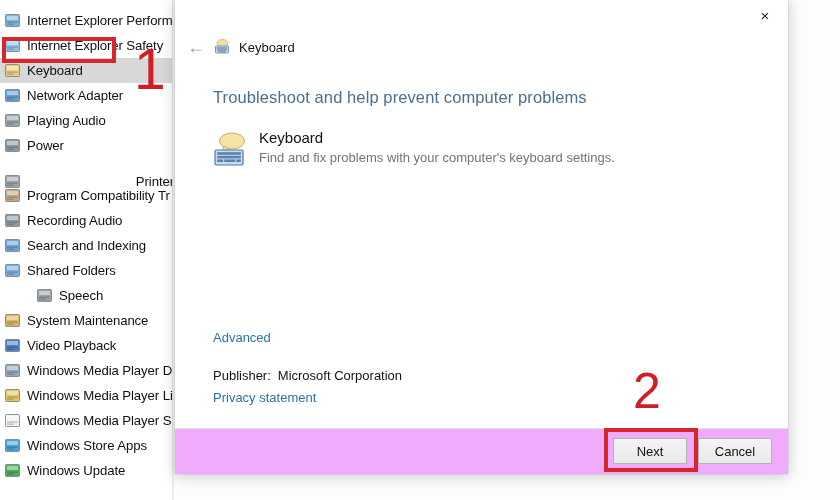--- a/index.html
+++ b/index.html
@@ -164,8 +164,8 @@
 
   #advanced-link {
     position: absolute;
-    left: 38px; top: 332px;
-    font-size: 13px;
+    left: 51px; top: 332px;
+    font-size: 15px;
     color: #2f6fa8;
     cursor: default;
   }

#### ASSIGNED TASK
Above are the records. Copy every line in them holding "left".

#### ANSWER
-    left: 38px; top: 332px;
+    left: 51px; top: 332px;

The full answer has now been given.